New Jersey’s top environmental officer promised a dogfight over clean air in a get-to-know-you speech before the Commerce and Industry Association.
Department of Environmental Protection Commissioner Catherine McCabe was there to promote her boss’ agenda, noting Gov. Phil Murphy joined California and 16 other states in suing EPA chief Scott Pruitt for scrapping strict national vehicle emission standards.
“We stand solidly with California and the other states in opposing that, and we will fight it tooth and nail to the last drop of our ability to do so,” McCabe said.
McCabe touted Murphy’s plan to promote clean, renewable energy, including zero emission cars, offshore wind and nuclear power. The engineers, attorneys and business leaders appreciated Murphy’s clean and green mantra, but they expressed far more interest in regulations affecting their industry, and on the budget drama gripping Trenton lawmakers.
“When I looked at all the agency budgets, I was actually surprised to see that the DEP budget is lower than last year, so one of the few agencies that actually had a little bit of a hit on the budget side,” said Commerce and Industry Association of New Jersey President Anthony Russo. “I’m not a Republican. I’m not a Democrat. This budget is really going to set the stage for the next four years.”
“The governor believes, as do I, that a healthy environment and a vibrant economy go together,” McCabe said.
McCabe said Murphy’s working hard on the budget, and that Jersey will once again be able to tap into an environmental fund when it rejoins RGGI, the Regional Greenhouse Gas Initiative. But the new commission is less than familiar with regulations governing natural resource damages, brownfield development, and especially, dirty soil disposal.
“She didn’t really have a good response to that right now, but I’m hoping that she’ll be able to work with us and her Department of Solid Waste to figure out how to sort out those details,” said Tracy Straka, vice president of Creamer Environmental.
An investigation by the State Commission of Investigations last year showed unregulated soil brokers dumping toxic waste from the Bronx along beaches in Middlesex County. Legitimate recyclers expressed concern over pending legislation.
“That they don’t stray to people who don’t work in that area.
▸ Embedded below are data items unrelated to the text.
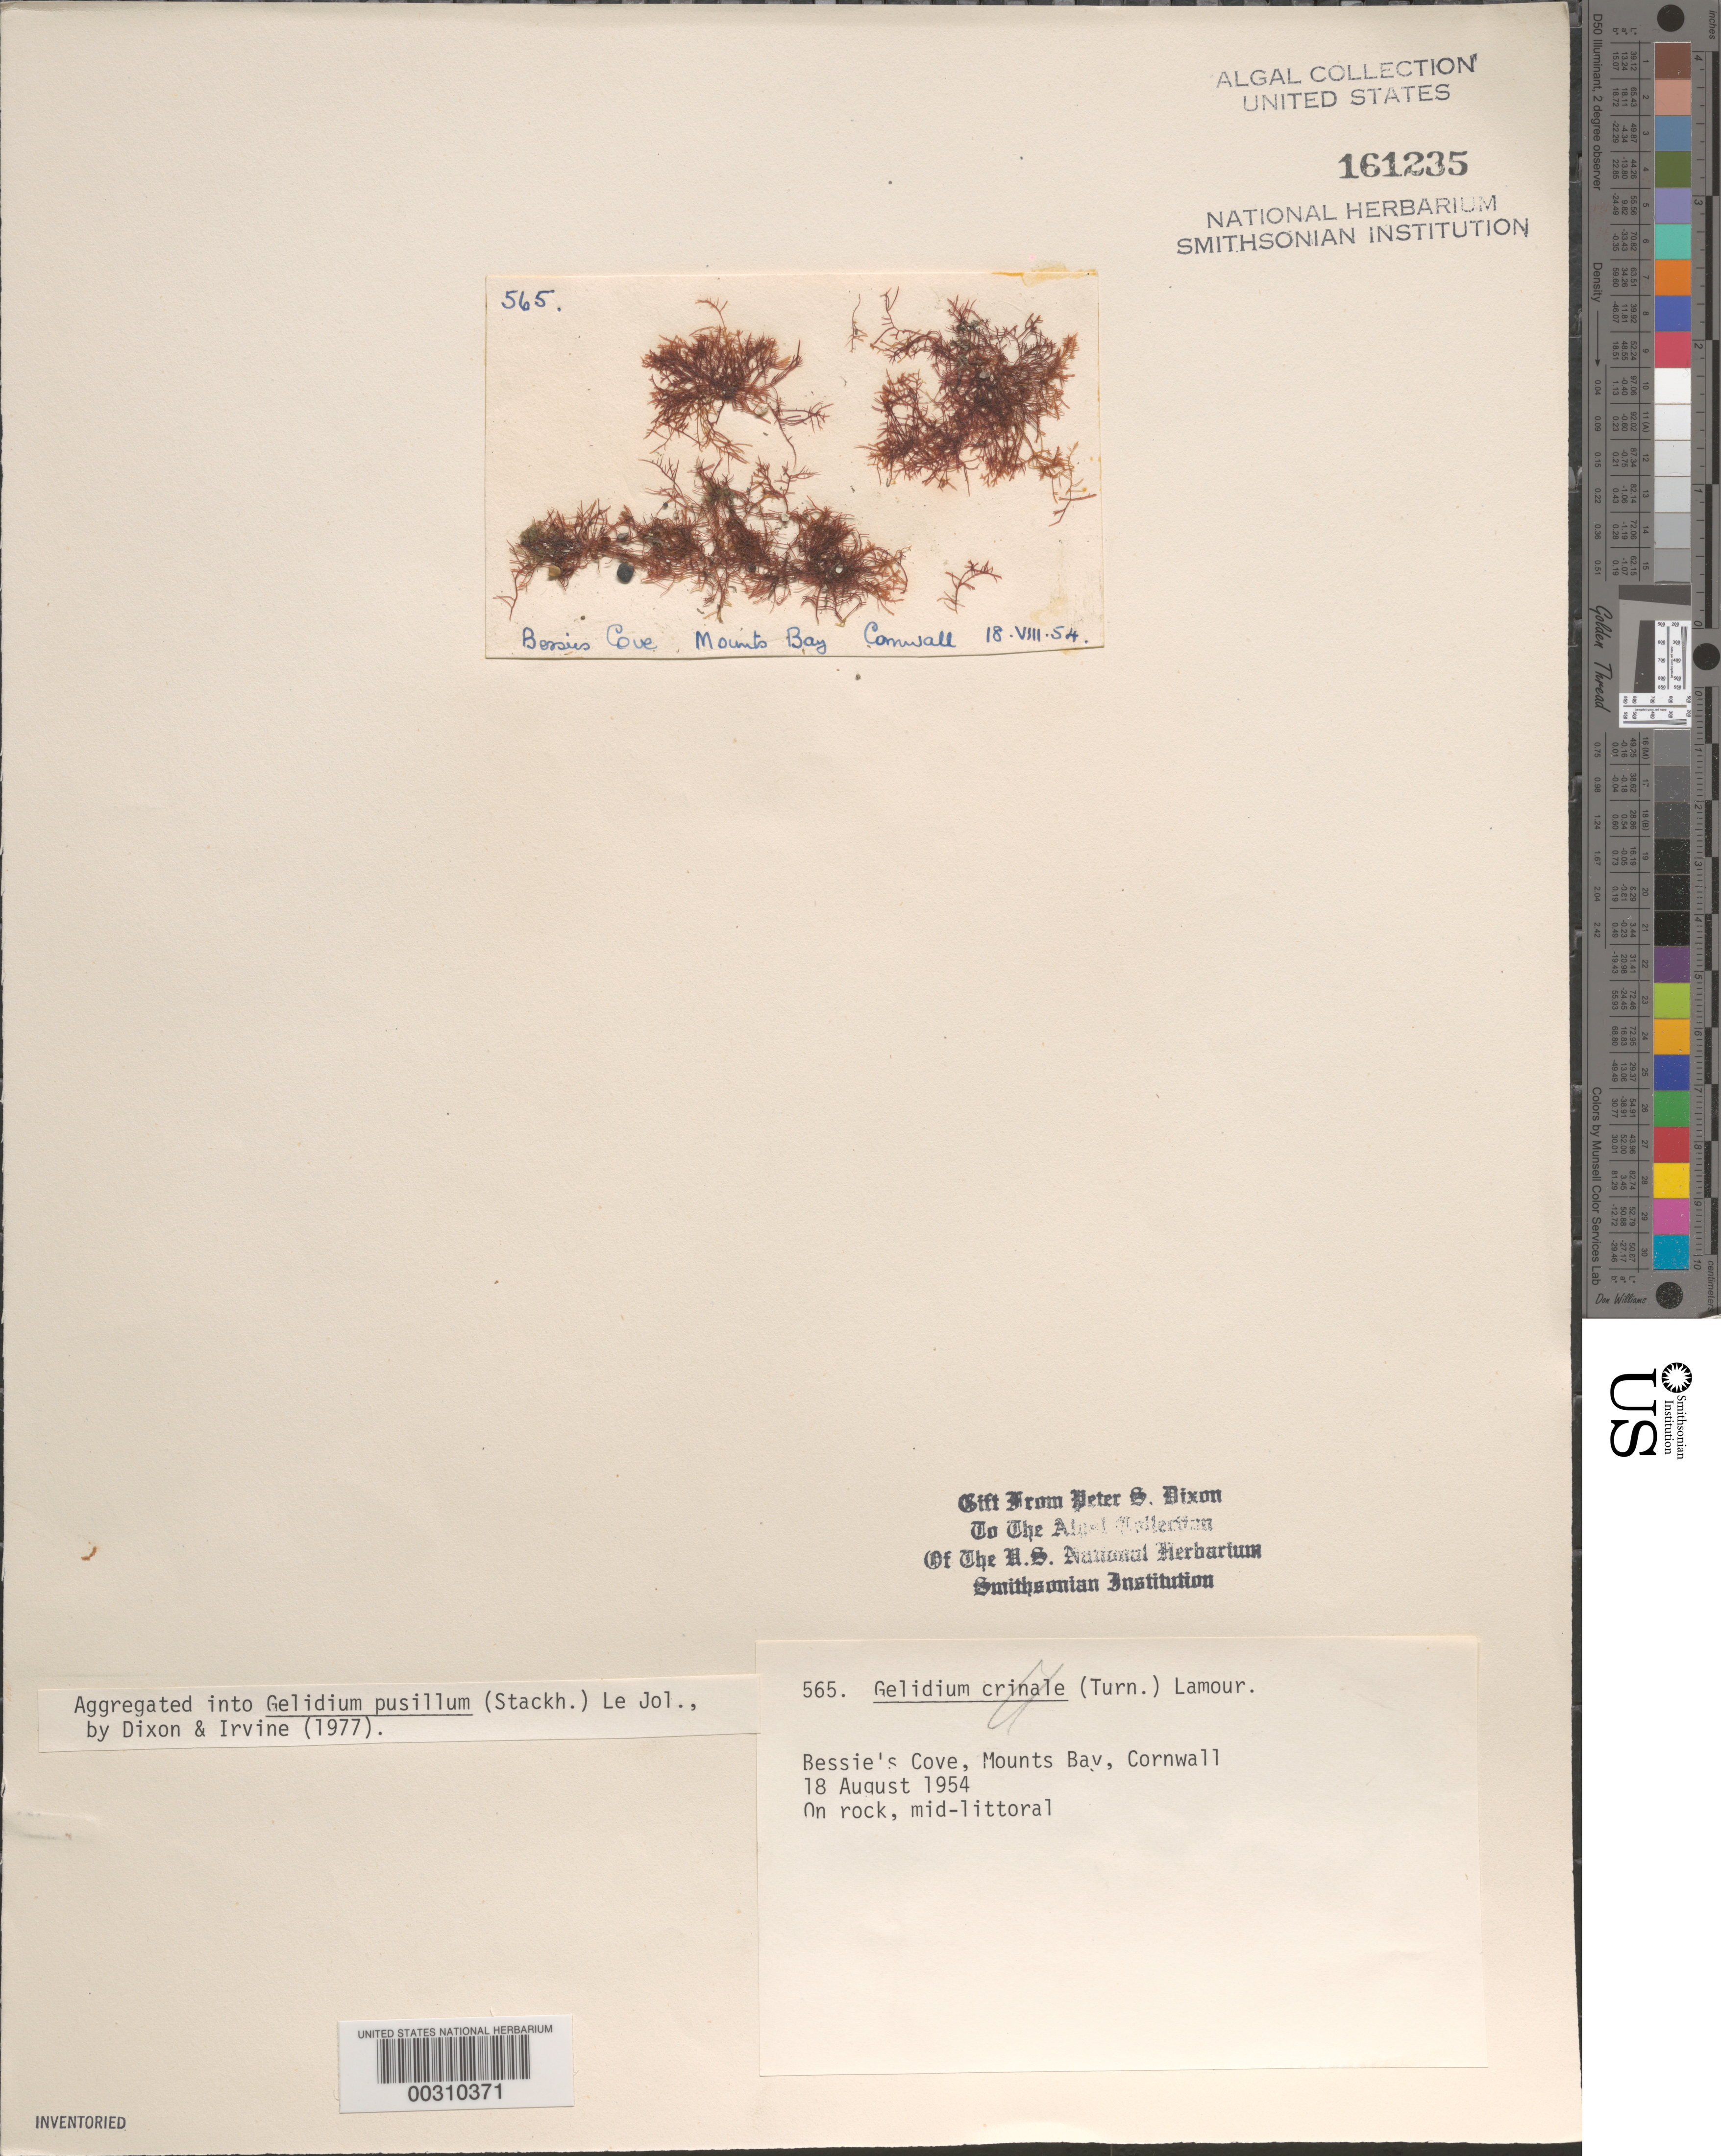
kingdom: Plantae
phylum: Rhodophyta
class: Florideophyceae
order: Gelidiales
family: Gelidiaceae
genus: Gelidium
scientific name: Gelidium pusillum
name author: (Stackh.) Le Jol.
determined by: Dixon, P. S.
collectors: P. S. Dixon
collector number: PSD 565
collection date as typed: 18 Aug 1954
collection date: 1954-08-18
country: United Kingdom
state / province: England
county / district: Cornwall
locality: Bessies Cove, Mounts Bay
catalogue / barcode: US 161235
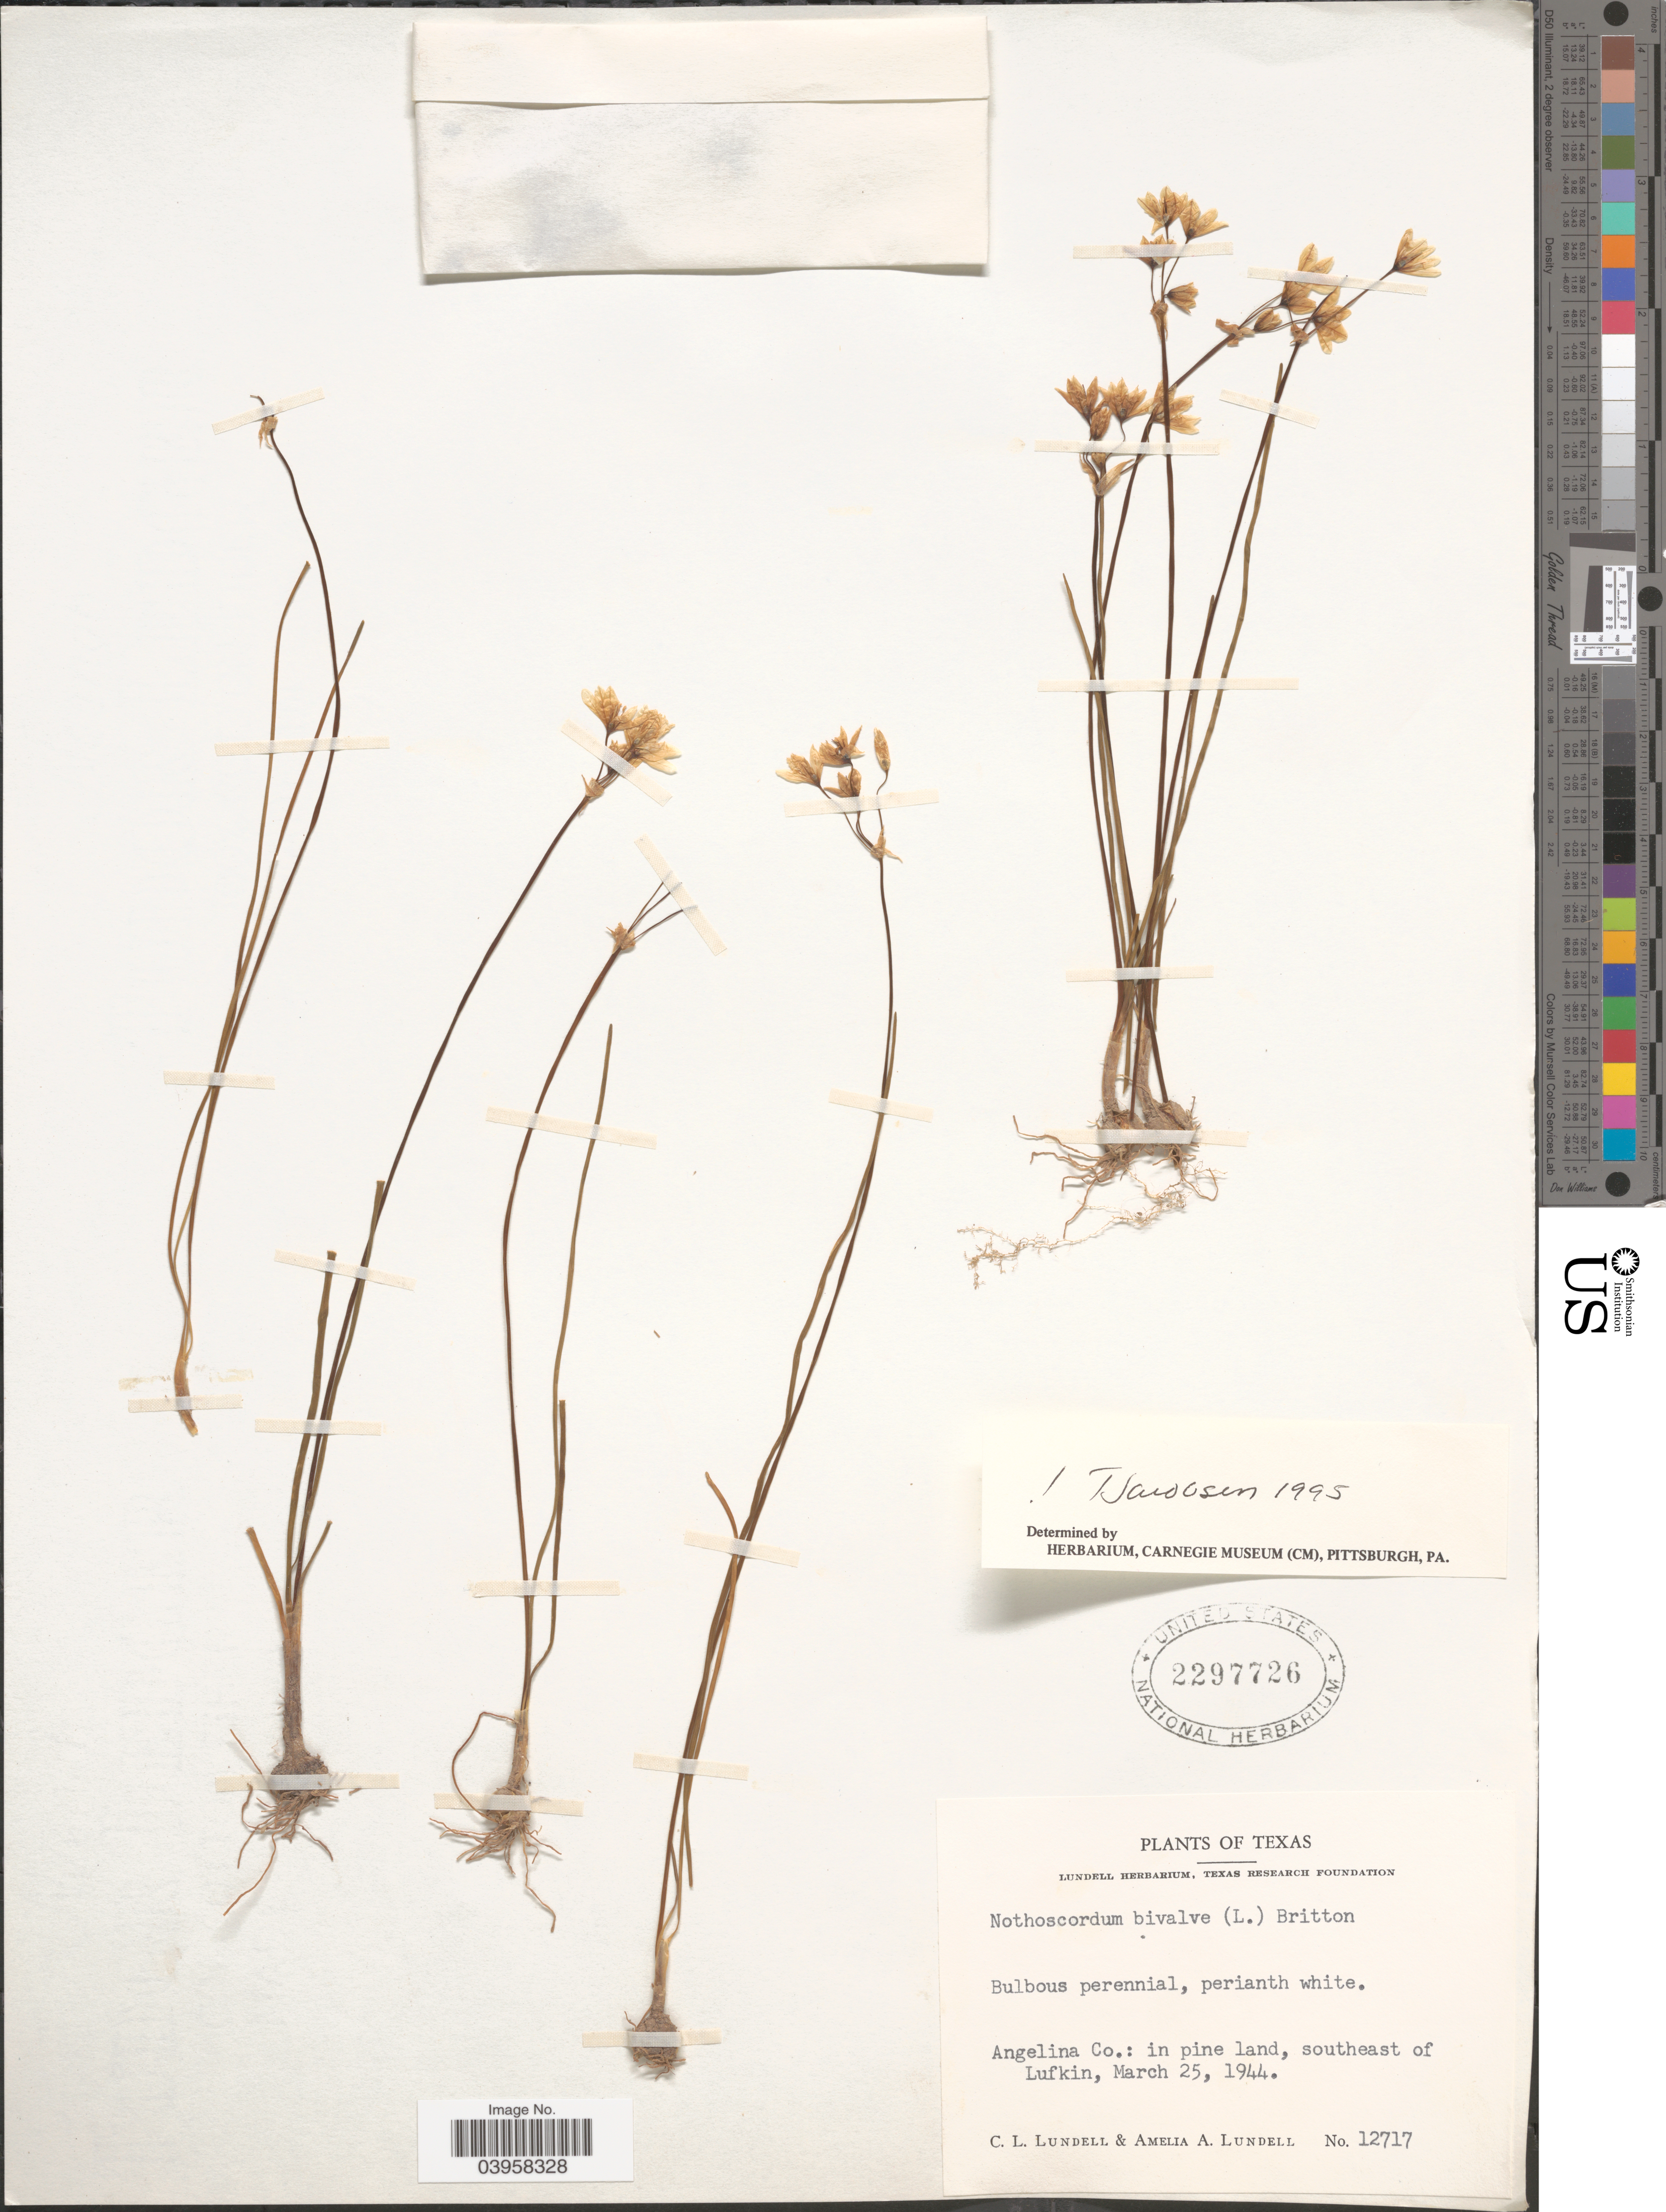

If you’re concerned about soil, focus on soil. Just regulate the soil brokers who are completely unregulated at this point in time,” said Gary Sondermeyer, vice president of operations for Bayshore Recycling.
“The environment goes hand in hand with redevelopment and cleanup,” said Agnes Antonian, chair of the environmental law group at Connell Foley. “So budget’s important, funding’s important. Getting these programs off the ground is critical.”
The business community’s looking for significant input from the DEP. Money talks in environmental cleanup, but when it comes to budget, the commissioner’s hands are tied.